Even as Lancet published the results of Phase-1 and Phase-2 clinical trial data of the Sputnik V vaccine — cleared by Moscow regulators for public use — the Russian research institute has now submitted “comprehensive data” on the vaccine’s safety and efficacy to Indian authorities, The Indian Express has learnt.
Senior officials said India had sought this from the Moscow-based Gamaleya Research Institute of Epidemiology and Microbiology. The vaccine candidate triggered a “strong” immune response in Phases 1 & 2 of the clinical trials on 76 people.
“We are now deeply engaged with Russia on the vaccine front,” a source said. This engagement is being coordinated here by Renu Swarup, Secretary, Department of Biotechnology, and, in Russia, by Indian Ambassador D B Venkatesh Varma.
As this “comprehensive data” is evaluated by experts in India, one option, sources said, is to have a separate Phase 3 clinical trial after necessary approvals from regulators here. In fact, according to the official Sputnik V website, run by sovereign wealth fund Russian Direct Investment Fund, Russia plans to conduct Phase 3 clinical trials in many countries, including Saudi Arabia, UAE, Brazil, and the Philippines.
The production of the vaccine is expected to start in September 2020. Significantly, it states that at least 20 countries, including India, “had expressed interest in obtaining the Sputnik V”; these countries include the UAE, Saudi Arabia, Indonesia, the Philippines, Brazil, and Mexico.
Western experts have been sceptical about the Russian claim given the speed and secrecy with which the Gamaleya candidate got regulatory approval. The Lancet study states that Sputnik’s Phase 3 trial will involve 40,000 volunteers from different age and risk groups.

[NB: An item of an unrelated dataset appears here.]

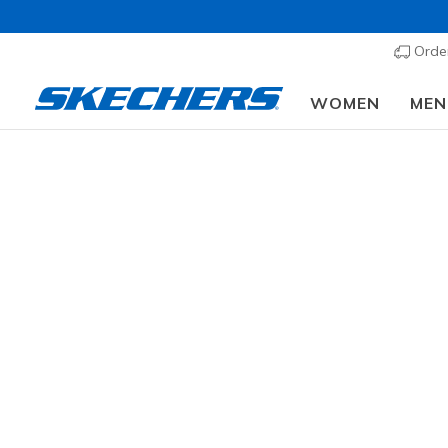
Order
WOMEN
MEN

And will include “constant monitoring” of volunteers through an online application, with each dose of vaccine having its own QR code assigned to the volunteer.
On September 4, the Russian researchers published their preliminary findings of Phase 1 and 2 of their vaccine candidate in the Lancet based on two open and non-randomised trials of two formulations at two hospitals in Russia. “In conclusion, these data collectively show that the heterologous vaccine based on rAd26-S and rAd5-S is safe, well tolerated, and does not cause serious adverse events in healthy adult volunteers. The vaccine is highly immunogenic and induces strong humoral and cellular immune responses in 100% of healthy adult volunteers,” the study said.